_What to do_
Find and copy each line of the records where the string "center" shows up.

_Data for processing_
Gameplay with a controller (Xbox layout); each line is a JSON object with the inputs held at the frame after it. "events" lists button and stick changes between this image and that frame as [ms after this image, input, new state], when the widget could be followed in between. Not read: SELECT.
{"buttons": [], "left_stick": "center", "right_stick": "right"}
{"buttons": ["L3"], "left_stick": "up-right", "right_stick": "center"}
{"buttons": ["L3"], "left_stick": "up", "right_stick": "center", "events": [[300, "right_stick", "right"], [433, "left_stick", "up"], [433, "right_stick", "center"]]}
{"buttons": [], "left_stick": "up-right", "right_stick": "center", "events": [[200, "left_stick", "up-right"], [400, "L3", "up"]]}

--

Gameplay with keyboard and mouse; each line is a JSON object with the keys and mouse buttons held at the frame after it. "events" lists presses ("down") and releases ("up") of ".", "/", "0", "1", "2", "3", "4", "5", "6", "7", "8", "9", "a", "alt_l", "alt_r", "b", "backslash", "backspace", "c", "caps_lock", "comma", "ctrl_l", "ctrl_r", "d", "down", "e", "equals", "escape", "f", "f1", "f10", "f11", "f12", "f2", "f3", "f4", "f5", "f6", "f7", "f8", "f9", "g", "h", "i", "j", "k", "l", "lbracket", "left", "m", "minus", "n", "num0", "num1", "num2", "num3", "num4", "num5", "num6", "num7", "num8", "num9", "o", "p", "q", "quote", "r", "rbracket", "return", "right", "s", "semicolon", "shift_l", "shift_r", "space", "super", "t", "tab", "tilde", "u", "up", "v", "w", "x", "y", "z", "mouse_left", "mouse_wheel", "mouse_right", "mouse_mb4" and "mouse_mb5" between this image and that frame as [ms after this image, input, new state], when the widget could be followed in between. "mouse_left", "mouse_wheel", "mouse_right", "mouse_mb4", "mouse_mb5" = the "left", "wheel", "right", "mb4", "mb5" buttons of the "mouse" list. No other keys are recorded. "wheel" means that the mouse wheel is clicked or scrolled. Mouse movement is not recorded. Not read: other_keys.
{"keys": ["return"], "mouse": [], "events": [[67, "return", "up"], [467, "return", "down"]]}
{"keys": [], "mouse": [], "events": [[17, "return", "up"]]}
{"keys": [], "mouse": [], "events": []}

_Task solution_
{"buttons": [], "left_stick": "center", "right_stick": "right"}
{"buttons": ["L3"], "left_stick": "up-right", "right_stick": "center"}
{"buttons": ["L3"], "left_stick": "up", "right_stick": "center", "events": [[300, "right_stick", "right"], [433, "left_stick", "up"], [433, "right_stick", "center"]]}
{"buttons": [], "left_stick": "up-right", "right_stick": "center", "events": [[200, "left_stick", "up-right"], [400, "L3", "up"]]}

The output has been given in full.